Selama saya kuliah hingga setelah kuliah hal pertama yang bisa saya lakukan untuk membantu keluarga saya adalah dengan memaafkan diri sendiri. Saya sendiri terkejut dengan proses ini sebab ternyata butuh waktu yang sangat amat lama untuk mampu memaafkan diri saya sendiri. Saya benar-benar merasa dapat memaafkan diri saya dan keluarga saya setelah saya lulus dari jenjang S1. Saat itu, saya teringat ketika akan mendaftar beasiswa untuk lanjut S2, saya harus menulis esai dan saya menangis tersedu-sedu jika saya harus mengingat masa lalu saya; kepedihan menghadapi keluarga yang mana kami harus menjadi caregiver untuk ayah kami yang menderita schizophrenia. Semua perilaku dan pikirannya yang ‘aneh dan ajaib’ harus kami terima dengan penuh lapang dada dan tanpa pamrih sama sekali. Saya tersadar bahwa apa yang dibutuhkan dalam proses meminta maaf adalah kasih sayang kepada diri sendiri dan orang lain.
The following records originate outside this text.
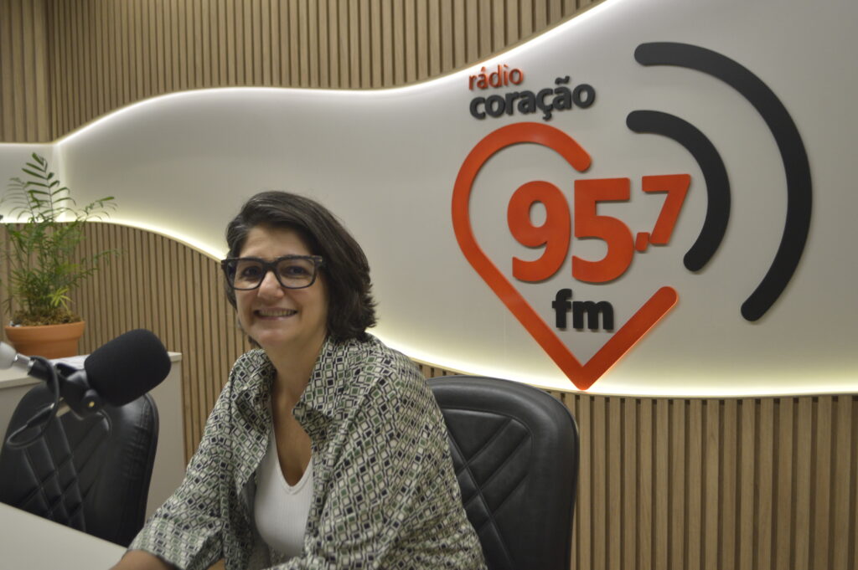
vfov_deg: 36.8
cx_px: 429
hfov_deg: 53.2
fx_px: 857
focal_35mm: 36
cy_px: 285
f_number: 4
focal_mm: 24
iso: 640
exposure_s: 1/60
Saya beruntung memiliki ibu yang selalu memberikan rasa kasih sayangnya yang tanpa batas dan dukungannya terhadap apa yang anak-anaknya lakukan di tengah situasi keluarga yang carut marut seperti ini. Ditambah lagi dengan kapasitasnya di bidang psikologi terutama terkait dengan kompetensi emosi sangat membantu kami dalam mengekspresikan emosi kami selaku anak-anaknya. Saya terinspirasi dengan hal ini dan berniat mengubah diri saya yang dulu begitu unemphatic menjadi lebih sadar terhadap pentingnya compassion kepada orang di sekitar saya.

Saya juga belajar bahwa perlunya meminta tolong kepada profesional dibidangnya untuk menyelesaikan masalah yang saya hadapi ini. Dengan adanya dukungan dan arahan dari profesional, saya dapat merasa lebih thriving dan positif kepada diri saya. Saya teringat dan ceritakan semua hal yang saya lalui ketika bersama mereka dan saya merasa lebih lega dan bersyukur.
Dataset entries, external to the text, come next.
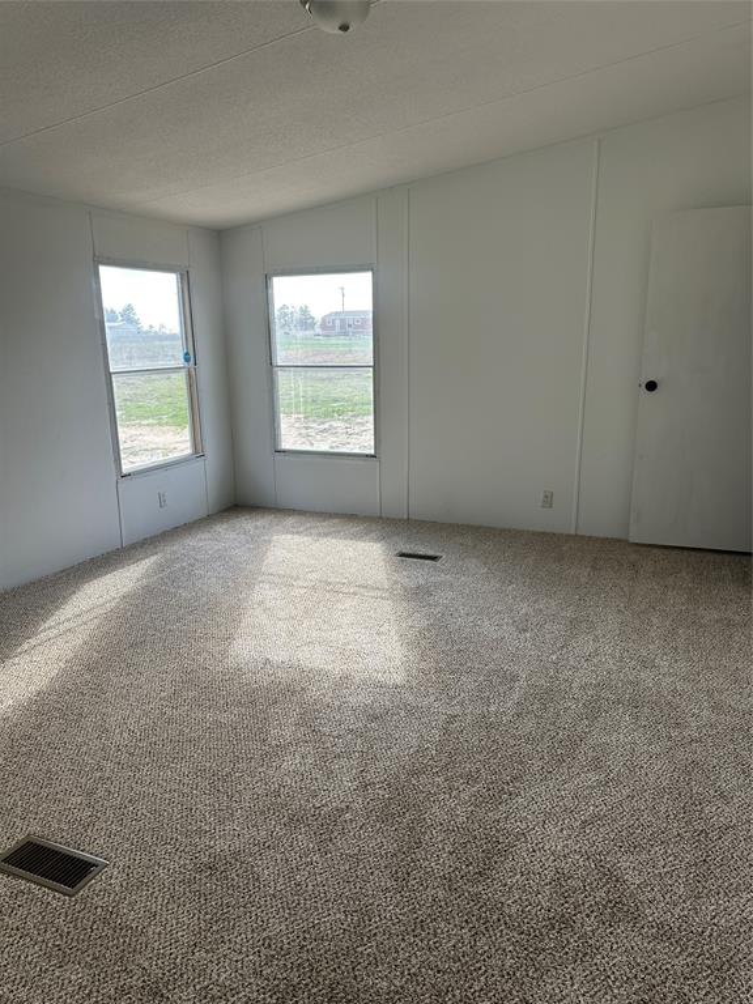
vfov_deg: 71.6
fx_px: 696
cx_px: 376
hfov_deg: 56.8
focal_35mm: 24
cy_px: 502
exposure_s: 1/452
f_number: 1.78
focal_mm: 6.86
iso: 80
Bersyukur merupakan kata yang sangat mujarab yang membangkitkan resiliensi saya, semangat diri saya yang sempat meredup untuk meraih cita-cita. Saya bersyukur memiliki keluarga yang perfectly imperfect. Sebab, mungkin ini adalah jalan tuhan untuk menempa diri saya menjadi pribadi yang lebih baik. Bayangan masa lalu mungkin tidak pernah hilang, akan tetapi jika kita bisa mencari pembelajarannya, hidup terasa lebih damai.
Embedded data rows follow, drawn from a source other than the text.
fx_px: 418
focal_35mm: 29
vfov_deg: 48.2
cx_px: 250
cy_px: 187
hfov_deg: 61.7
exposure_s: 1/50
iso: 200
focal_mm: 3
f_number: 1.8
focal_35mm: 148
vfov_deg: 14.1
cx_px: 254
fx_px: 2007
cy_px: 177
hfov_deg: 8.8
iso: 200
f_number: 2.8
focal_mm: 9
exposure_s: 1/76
Sekarang, saya sudah merasa di tahap saya sudah bisa menerima semua kondisi yang menghampiri diri saya. Saya hanya ingin mengucapkan terima kasih pada diri saya sendiri, baik saat ada di masa lalu dan saat ini, karena sudah begitu kuat menghadapi semuanya. Mungkin saya tidak akan sekuat ini jika tidak ada cobaan hidup yang saya lalui seperti saat ini. Saya belajar bahwa tidak ada keluarga yang sempurna; yang ada adalah keluarga yang memiliki resiliensi yang tinggi dalam menghadapi setiap cobaan.